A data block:

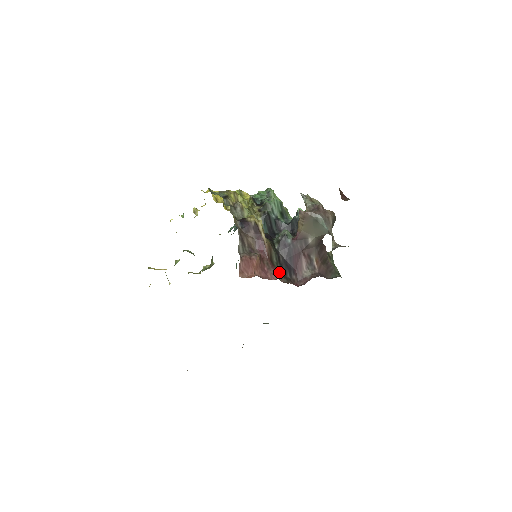
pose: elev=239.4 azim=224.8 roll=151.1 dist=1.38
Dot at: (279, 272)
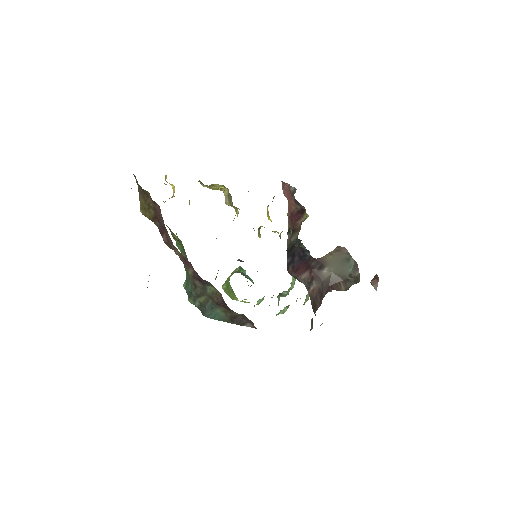
Dot at: (288, 245)
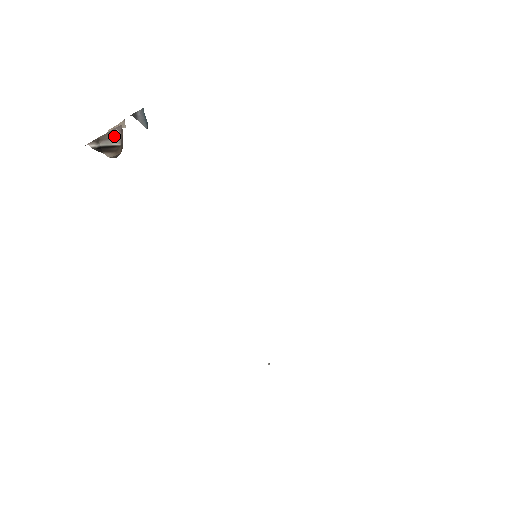
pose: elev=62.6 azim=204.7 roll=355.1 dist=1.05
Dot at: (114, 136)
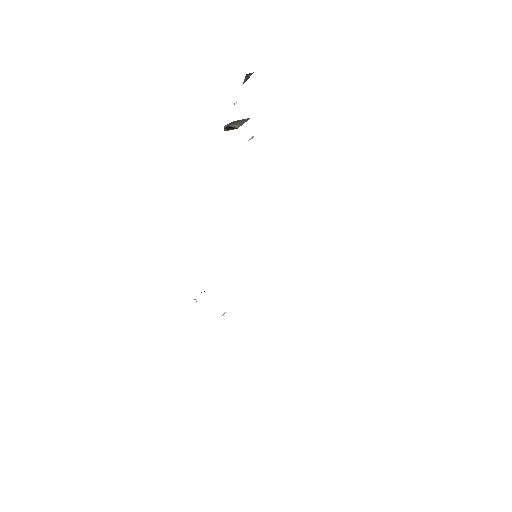
Dot at: (241, 122)
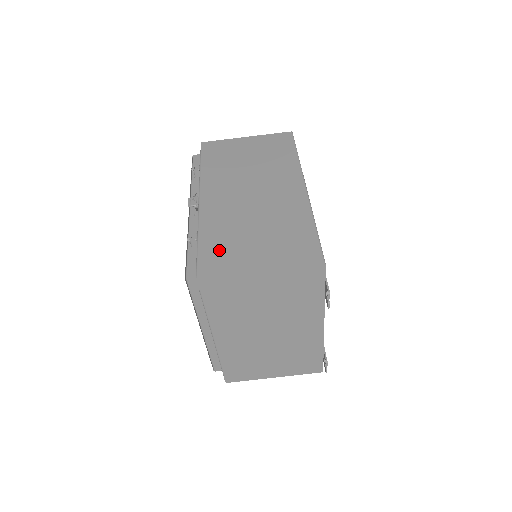
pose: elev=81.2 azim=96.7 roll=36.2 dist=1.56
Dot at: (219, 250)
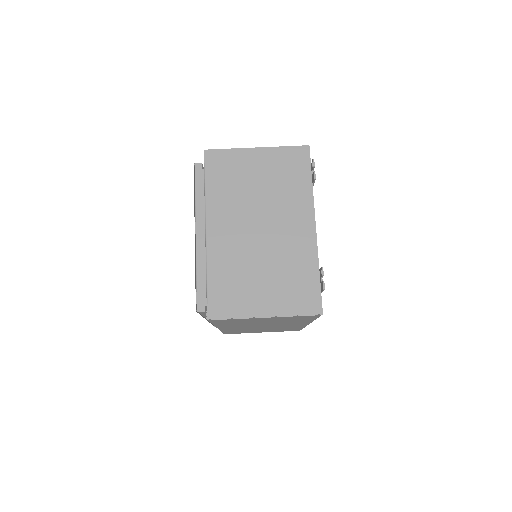
Dot at: occluded
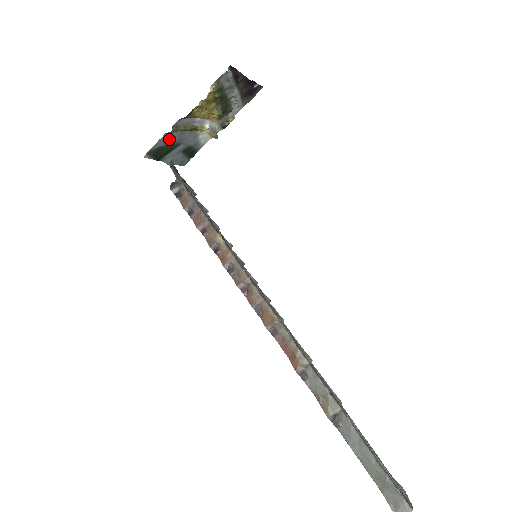
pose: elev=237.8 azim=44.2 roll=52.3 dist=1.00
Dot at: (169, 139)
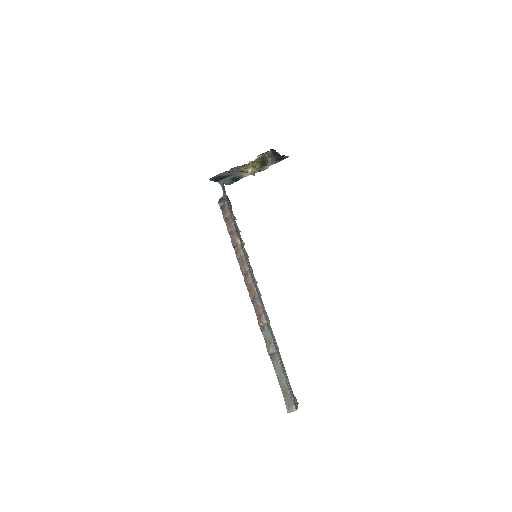
Dot at: (226, 173)
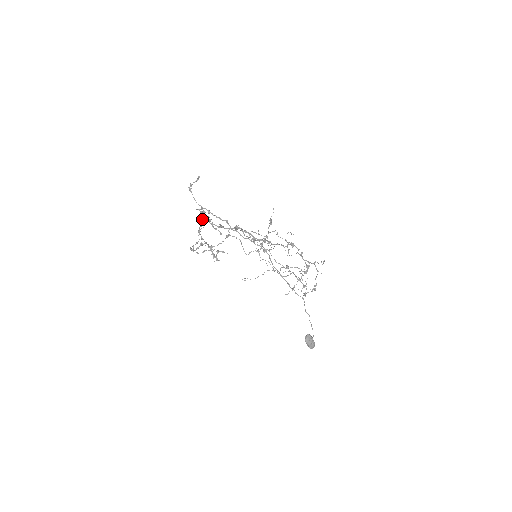
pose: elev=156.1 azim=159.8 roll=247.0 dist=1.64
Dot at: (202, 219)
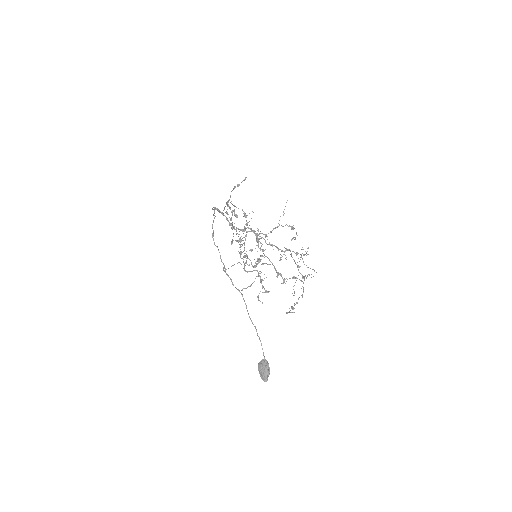
Dot at: (246, 221)
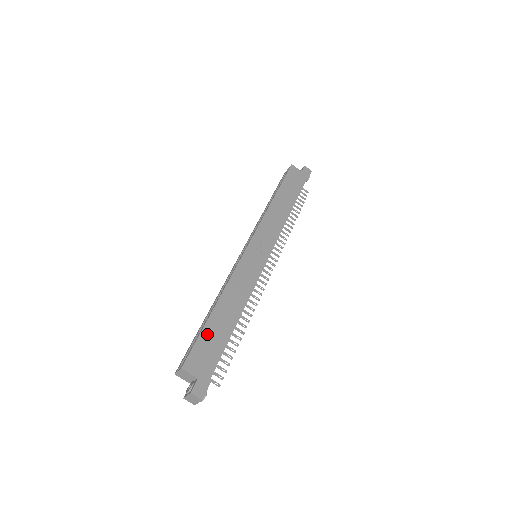
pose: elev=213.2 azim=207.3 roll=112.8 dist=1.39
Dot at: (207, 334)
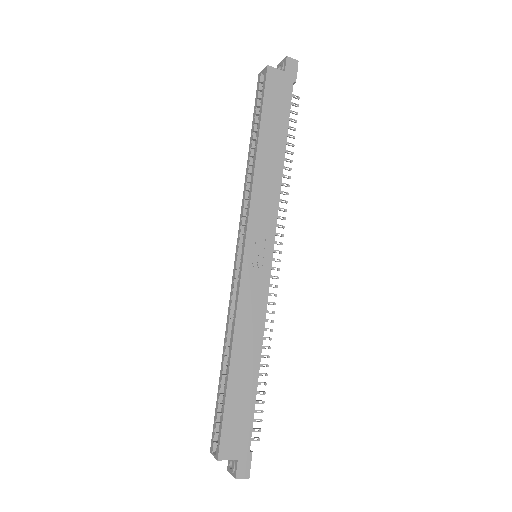
Dot at: (232, 406)
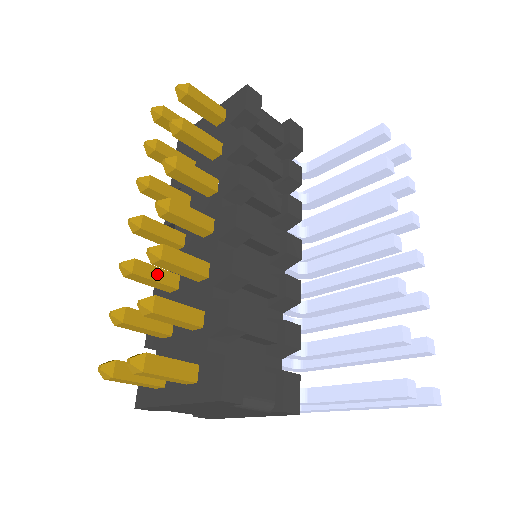
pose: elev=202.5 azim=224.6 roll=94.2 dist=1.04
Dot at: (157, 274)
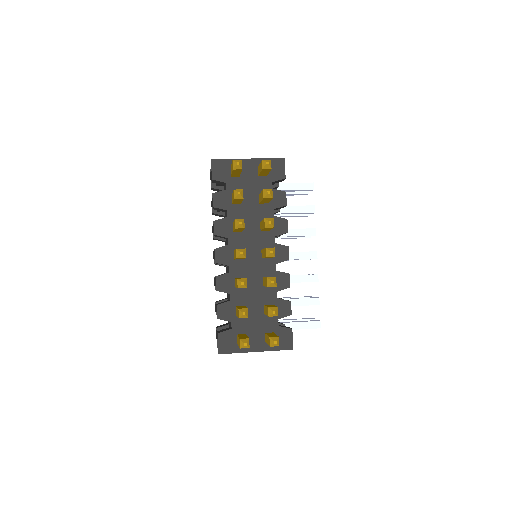
Dot at: occluded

Your instructions:
Locate each line in the items above that contains the string "roll", and copy those lines out.

Result of the exercise:
pose: elev=239.4 azim=224.8 roll=151.1 dist=1.38
pose: elev=62.6 azim=204.7 roll=355.1 dist=1.05
pose: elev=81.2 azim=96.7 roll=36.2 dist=1.56
pose: elev=237.8 azim=44.2 roll=52.3 dist=1.00
pose: elev=156.1 azim=159.8 roll=247.0 dist=1.64
pose: elev=213.2 azim=207.3 roll=112.8 dist=1.39
pose: elev=202.5 azim=224.6 roll=94.2 dist=1.04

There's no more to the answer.